Enunciado: Continúa el texto sobre las experiencias cercanas a la muerte (ECM) a partir de su última oración.

Texto de lectura:
__________________________________________________

SIR JOHN C. ECCLES (1903-1997)

Por lo que a las ECM se refiere, había tres campos básicos. Por un lado estaban los creyentes: gente que había pasado por una o a la que, simplemente, le resultaba fácil creer en tales experiencias. Luego, claro está, estaban los incrédulos redomados (como mi antiguo yo). Por lo general, estas personas no se definían como incrédulas. Simplemente, sabían que el cerebro genera la conciencia y no aceptaban ideas absurdas sobre una mente más allá del cuerpo (salvo para consolar a alguien necesitado, como creía yo estar haciendo con Susanna aquel día). Y después estaba el grupo intermedio. Lo formaban personas de todas clases que habían oído hablar de las ECM, bien porque habían leído algo sobre ellas o bien porque —como se trata de un fenómeno extraordinariamente común— tenían algún amigo o pariente que había pasado por una de ellas. Eran las personas que formaban este grupo intermedio a las que más podía ayudar mi relato. El mensaje que conllevan las ECM puede cambiarle la vida a la gente. Pero cuando alguien que puede estar abierto a dar crédito a este tipo de experiencias pregunta a un médico o a un científico —custodios oficiales en nuestra sociedad de la cuestión de lo real y lo irreal—, éste suele responder, con delicadeza pero con firmeza, que las ECM son alucinaciones, productos de un cerebro que lucha para aferrarse a la vida y nada más.

Como médico que había pasado por lo que yo había pasado, estaba en condiciones de contarles una historia diferente. Y cuanto más lo pensaba, más comprendía que tenía el deber de hacerlo.

__________________________________________________

Entradas de datos:
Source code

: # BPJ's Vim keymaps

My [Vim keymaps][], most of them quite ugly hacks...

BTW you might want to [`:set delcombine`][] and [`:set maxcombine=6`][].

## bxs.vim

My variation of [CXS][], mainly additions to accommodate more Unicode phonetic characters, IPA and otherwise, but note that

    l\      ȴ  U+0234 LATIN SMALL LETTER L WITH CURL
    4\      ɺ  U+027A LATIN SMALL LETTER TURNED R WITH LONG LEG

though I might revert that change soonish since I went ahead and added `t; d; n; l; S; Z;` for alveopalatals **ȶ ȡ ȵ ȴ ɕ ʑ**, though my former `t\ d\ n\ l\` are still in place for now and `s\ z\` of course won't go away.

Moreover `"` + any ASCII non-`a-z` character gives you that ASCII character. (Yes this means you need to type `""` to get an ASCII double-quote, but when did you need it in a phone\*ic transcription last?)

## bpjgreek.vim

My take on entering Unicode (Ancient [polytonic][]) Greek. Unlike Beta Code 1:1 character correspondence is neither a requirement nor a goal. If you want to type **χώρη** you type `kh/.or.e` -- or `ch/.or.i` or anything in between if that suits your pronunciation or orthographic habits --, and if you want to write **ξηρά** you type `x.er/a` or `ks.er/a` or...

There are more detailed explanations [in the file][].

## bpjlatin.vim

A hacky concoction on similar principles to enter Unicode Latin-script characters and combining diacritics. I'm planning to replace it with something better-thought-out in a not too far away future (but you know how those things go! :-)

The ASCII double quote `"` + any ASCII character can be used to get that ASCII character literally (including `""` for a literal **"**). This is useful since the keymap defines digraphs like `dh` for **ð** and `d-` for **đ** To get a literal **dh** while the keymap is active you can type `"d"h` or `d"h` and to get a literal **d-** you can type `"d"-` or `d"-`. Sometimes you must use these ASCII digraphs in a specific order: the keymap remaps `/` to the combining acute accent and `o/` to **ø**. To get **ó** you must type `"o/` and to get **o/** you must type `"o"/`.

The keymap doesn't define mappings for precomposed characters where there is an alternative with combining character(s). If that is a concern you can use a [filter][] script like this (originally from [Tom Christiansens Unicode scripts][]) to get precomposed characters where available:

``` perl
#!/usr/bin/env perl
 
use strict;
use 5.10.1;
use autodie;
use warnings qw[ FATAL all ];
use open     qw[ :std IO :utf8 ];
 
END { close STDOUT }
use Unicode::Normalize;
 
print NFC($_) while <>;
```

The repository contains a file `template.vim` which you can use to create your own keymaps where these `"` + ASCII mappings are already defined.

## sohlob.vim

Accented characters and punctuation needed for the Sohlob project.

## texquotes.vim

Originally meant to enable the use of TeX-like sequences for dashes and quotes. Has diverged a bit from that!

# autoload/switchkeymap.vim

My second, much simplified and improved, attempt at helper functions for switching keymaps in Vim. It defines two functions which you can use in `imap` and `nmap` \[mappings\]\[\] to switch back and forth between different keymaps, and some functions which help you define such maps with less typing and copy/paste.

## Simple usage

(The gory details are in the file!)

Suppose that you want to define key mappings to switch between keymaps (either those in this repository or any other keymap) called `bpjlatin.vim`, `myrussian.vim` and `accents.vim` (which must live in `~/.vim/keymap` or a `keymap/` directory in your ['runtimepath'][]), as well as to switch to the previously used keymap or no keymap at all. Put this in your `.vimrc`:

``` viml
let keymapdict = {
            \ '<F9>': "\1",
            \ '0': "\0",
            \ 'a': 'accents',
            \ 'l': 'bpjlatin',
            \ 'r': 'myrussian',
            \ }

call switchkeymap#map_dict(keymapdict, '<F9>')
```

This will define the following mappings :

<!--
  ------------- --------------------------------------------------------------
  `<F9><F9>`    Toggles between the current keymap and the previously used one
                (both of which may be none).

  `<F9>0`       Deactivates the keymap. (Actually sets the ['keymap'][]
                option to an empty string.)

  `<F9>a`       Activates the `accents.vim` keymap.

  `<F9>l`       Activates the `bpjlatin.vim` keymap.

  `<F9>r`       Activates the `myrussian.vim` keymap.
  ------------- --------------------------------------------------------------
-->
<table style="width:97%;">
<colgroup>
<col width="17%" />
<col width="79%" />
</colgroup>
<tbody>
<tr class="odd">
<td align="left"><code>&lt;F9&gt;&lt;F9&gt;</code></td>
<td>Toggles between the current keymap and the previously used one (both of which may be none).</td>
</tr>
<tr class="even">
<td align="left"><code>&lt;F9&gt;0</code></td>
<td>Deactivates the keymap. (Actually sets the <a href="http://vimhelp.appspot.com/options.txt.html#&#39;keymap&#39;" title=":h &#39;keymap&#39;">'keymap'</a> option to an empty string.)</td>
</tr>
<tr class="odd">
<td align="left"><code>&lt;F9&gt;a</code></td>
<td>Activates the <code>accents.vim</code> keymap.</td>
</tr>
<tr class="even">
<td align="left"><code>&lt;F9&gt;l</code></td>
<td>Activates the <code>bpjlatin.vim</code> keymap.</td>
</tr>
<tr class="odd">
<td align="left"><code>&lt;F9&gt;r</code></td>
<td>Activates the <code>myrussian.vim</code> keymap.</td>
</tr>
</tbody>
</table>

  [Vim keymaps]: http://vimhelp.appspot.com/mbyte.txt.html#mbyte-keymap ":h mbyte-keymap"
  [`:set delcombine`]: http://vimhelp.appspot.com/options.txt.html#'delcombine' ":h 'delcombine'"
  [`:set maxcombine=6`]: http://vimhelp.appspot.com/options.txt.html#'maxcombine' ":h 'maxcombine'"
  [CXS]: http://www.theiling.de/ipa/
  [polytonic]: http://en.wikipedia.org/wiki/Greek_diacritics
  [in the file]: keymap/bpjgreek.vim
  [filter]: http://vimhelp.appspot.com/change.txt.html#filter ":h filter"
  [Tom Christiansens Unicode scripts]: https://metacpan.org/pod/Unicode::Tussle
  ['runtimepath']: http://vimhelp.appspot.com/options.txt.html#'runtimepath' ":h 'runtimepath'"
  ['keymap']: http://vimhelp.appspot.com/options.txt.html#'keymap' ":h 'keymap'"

__________________________________________________

Respuesta:
Una a una, fui poniendo por escrito las sugerencias que sabía que ofrecerían mis colegas (como habría hecho yo mismo en los viejos tiempos) para explicar lo que me había sucedido. (Si deseas más información, consulta las hipótesis neurocientíficas, que incluyo en el Apéndice B).

¿Era mi experiencia un primitivo programa creado por el tallo cerebral con el fin de aliviar el dolor terminal y el sufrimiento, algo así como una versión evolucionada de las estrategias de «muerte fingida» que utilizan los animales inferiores? Esta idea la descarté desde el principio. Sencillamente, era imposible que las cosas que había percibido, con su enorme sofisticación visual y existencial y el profundo grado de sentido de trascendencia que las acompañaba, fuesen obra de la parte reptiliana de mi cerebro.

¿Se trataba de recuerdos distorsionados procedentes de las zonas profundas de mi sistema límbico, la parte del cerebro que alimenta las percepciones emocionales? Tampoco. Sin un neocórtex funcional, el sistema límbico no podría producir visiones tan nítidas y dotadas de lógica como las que yo experimenté.

¿Podía tratarse de una visión psicodélica generada por alguno de los (numerosos) fármacos que me administraban? De nuevo parece que no, puesto que estos fármacos interaccionan con los receptores del neocórtex. Y como éste no estaba funcionando, no había ningún lienzo sobre el que hubiesen podido dibujar aquel cuadro.

¿Y una intrusión del sueño REM? Así es como se llama a un síndrome (relacionado con el sueño REM, la fase en la que se producen los sueños) en el que los neurotransmisores naturales, como la serotonina, interactúan con los receptores del neocórtex. Lo siento, pero tampoco. La intrusión REM requiere de un neocórtex funcional y yo carecía de uno en aquel momento.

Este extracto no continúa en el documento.